Small Molecule Cancer Inhibitors May Suppress Growth in Some Drug Resistant Tumors
Scientists at the City of Hope say they have identified and developed two potent small molecules that appear to suppress tumor growth in multiple cancers even when other treatments cease to work, possibly due to the development of drug resistance.
CS1 (or bisantrene) and CS2 (or brequinar), are cancer inhibitor compounds part of a protein known as “fat mass and obesity-associated protein.” Nicknamed FTO, the protein plays a critical role in cancer development and progression, primarily because it regulates cancer stem cells and immune evasion. In other words, FTO promotes the growth, self-renewal, metastasis, and immune escape of cancer cells.
“The cancer inhibitors we developed are at least 10 times more effective in killing acute myeloid leukemia cells than several previously reported FTO inhibitors,” said Jianjun Chen, PhD, the Simms/Mann Family Foundation Chair in Systems Biology at City of Hope and corresponding author of the new study “Targeting FTO Suppresses Cancer Stem Cell Maintenance and Immune Evasion”, which is published in Cancer Cell.
“In the near future, we should use these two compounds alone or in combination with other therapeutic agents such as targeted therapy, standard chemotherapy, immunotherapy, or radiotherapy to treat patients with FTO-high cancers.”
Examples of FTO-high cancers include acute myeloid leukemia (AML), an aggressive brain cancer called glioblastoma, pancreatic cancer and breast cancer. The study provides new insight into how cancer stem cells replenish and visibility into how cancer evades our immune system, according to Chen, who adds that it highlights the possibility that targeting FTO with potent inhibitors could eventually become a treatment for certain cancers.

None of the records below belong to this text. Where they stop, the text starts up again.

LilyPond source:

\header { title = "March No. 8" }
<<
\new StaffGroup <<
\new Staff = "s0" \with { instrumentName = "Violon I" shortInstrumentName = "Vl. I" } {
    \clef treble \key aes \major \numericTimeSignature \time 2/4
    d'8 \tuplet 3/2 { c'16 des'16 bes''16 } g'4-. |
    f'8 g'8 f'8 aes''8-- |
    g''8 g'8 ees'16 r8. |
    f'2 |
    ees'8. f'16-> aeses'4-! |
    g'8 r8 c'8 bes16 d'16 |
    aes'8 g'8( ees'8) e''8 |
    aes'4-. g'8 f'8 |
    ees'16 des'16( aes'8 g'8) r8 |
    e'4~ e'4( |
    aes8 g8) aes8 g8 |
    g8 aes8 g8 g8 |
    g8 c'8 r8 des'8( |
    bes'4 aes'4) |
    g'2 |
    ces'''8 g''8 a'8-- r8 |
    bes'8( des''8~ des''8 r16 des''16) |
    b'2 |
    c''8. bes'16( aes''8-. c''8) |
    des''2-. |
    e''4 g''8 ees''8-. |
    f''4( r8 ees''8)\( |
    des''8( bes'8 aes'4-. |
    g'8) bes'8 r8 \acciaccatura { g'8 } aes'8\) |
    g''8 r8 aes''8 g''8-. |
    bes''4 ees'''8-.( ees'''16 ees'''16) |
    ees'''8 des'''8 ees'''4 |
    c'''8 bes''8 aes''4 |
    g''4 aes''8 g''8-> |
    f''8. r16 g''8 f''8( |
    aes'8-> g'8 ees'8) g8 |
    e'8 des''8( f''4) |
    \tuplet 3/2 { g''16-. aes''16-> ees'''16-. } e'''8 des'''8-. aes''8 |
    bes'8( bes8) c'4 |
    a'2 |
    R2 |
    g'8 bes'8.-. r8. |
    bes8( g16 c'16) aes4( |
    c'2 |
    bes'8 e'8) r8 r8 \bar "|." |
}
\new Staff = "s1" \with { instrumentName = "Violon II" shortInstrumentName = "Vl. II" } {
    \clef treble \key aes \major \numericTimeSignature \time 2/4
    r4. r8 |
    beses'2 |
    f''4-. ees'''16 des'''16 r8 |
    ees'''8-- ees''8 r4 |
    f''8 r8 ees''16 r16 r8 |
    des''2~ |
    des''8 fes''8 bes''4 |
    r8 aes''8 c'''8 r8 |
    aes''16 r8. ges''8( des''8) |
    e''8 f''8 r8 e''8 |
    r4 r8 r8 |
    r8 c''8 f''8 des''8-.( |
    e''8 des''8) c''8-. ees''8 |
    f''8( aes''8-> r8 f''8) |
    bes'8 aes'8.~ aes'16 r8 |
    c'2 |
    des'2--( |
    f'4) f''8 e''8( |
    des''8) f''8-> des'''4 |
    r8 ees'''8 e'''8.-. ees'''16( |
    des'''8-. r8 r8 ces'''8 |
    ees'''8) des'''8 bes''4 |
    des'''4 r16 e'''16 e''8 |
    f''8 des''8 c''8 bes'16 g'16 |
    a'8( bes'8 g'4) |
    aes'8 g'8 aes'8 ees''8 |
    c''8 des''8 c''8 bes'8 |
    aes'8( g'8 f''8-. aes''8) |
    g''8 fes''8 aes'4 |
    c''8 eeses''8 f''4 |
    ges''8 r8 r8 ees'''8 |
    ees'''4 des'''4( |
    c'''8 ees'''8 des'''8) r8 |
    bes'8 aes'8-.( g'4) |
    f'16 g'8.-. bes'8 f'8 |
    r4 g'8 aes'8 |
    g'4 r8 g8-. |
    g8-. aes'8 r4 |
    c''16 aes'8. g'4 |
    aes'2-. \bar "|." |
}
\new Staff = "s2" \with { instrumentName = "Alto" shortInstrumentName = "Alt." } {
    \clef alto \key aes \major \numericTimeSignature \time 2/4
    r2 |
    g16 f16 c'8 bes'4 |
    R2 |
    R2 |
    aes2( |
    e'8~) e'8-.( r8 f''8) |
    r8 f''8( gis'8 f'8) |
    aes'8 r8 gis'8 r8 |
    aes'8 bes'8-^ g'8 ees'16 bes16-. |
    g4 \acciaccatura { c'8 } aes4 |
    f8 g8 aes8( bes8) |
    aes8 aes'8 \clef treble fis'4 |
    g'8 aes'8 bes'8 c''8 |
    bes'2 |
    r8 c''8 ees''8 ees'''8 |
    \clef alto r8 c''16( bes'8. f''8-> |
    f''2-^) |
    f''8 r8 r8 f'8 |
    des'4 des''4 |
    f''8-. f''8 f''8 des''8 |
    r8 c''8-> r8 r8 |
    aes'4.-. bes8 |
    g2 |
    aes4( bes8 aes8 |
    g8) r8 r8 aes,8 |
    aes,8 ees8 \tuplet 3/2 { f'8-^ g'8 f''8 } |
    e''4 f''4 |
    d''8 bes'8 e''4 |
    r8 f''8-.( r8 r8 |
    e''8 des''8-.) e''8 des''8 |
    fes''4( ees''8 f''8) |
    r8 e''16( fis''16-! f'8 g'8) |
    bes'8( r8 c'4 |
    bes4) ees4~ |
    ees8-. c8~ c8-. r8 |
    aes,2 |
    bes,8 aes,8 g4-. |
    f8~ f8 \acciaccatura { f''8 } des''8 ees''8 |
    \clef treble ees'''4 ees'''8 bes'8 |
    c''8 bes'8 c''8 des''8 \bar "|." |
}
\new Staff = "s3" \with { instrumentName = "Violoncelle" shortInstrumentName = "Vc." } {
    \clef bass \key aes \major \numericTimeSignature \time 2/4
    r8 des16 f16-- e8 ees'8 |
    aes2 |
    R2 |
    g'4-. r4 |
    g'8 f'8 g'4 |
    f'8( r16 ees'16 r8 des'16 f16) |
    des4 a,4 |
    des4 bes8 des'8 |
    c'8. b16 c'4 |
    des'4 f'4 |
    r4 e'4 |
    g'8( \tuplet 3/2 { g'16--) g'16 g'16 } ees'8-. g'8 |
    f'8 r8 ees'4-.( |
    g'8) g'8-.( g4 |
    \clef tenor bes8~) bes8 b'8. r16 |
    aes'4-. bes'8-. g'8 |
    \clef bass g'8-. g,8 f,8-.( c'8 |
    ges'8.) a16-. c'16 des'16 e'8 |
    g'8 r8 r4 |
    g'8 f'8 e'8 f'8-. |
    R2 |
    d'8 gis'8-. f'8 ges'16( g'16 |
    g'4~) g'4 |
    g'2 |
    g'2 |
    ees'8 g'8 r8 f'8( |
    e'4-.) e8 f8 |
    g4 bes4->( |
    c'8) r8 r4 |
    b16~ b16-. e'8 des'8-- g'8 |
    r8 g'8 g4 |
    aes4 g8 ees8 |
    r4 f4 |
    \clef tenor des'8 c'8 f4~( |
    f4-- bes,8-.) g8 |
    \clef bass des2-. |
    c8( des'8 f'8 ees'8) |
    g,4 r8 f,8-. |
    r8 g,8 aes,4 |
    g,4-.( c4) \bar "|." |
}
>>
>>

In the study, City of Hope scientists demonstrated that the two new FTO inhibitor compounds they created had potent anti-tumor effects and substantially improved overall survival in mice with AML or a solid tumor such as breast cancer.
“Fat mass and obesity-associated protein (FTO), an RNA N 6-methyladenosine (m 6A) demethylase, plays oncogenic roles in various cancers, presenting an opportunity for the development of effective targeted therapeutics. Here, we report two potent small-molecule FTO inhibitors that exhibit strong anti-tumor effects in multiple types of cancers. We show that genetic depletion and pharmacological inhibition of FTO dramatically attenuate leukemia stem/initiating cell self-renewal and reprogram immune response by suppressing expression of immune checkpoint genes, especially LILRB4,” write the investigators.
“FTO inhibition sensitizes leukemia cells to T cell cytotoxicity and overcomes hypomethylating agent-induced immune evasion. Our study demonstrates that FTO plays critical roles in cancer stem cell self-renewal and immune evasion and highlights the broad potential of targeting FTO for cancer therapy.”
The Chen lab has been conducting research on RNA modification in cancer for eight years, developing personalized treatments for the practice of precision medicine. The lab began working on the CS1 and CS2 project three years ago when Chen first arrived at City of Hope.
Chen’s team noted that many cancer patients either do not respond to treatments that are currently available such as chemotherapy, targeted therapy, or immunotherapy, or that they responded to the therapeutics in the beginning but relapse later due to cancer-regenerating stem cells and the escape of cancer cells from our immune surveillance.
It turns out that modifying FTO or using small molecules to inhibit FTO interrupts the supply chain that enables cancer to develop and progress. Studies showed that treatment with a relatively low dose of CS1 or CS2 (5 mg/kg/day 10 times every other day) could, at the very least, double the median survival in mouse models with AML. CS1 became more potent after Chen’s lab put a sort of sleeve over it so that it could bypass certain barriers that do not like water-based molecules.
“Our study suggests that combining FTO inhibitor treatment with other therapies will improve patient outcomes because this method will eradicate cancer stem cells and mechanisms that suppress the immune system,” said Rui Su, PhD, lead author of the study and assistant research professor in the Department of Systems Biology at the Beckman Research Institute of City of Hope.
CS1 and CS2 prevent FTO from connecting with target messenger RNAs, including cancer-causing genes MYC and CEBPA, as well as immune checkpoint gene LILRB4.
Because CS1 (bisantrene) and CS2 (brequinar) have been tested in multiple clinical trials under the guises of other objectives, Chen and his colleagues believe this basic research has access to a freeway entrance that will fast track it into clinical trials.
The National Institutes of Health (NIH) has already funded the next step: The Chen lab is working to further optimize CS1 and CS2 to develop improved FTO inhibitor compounds that are more efficacious with minimal side effects for humans.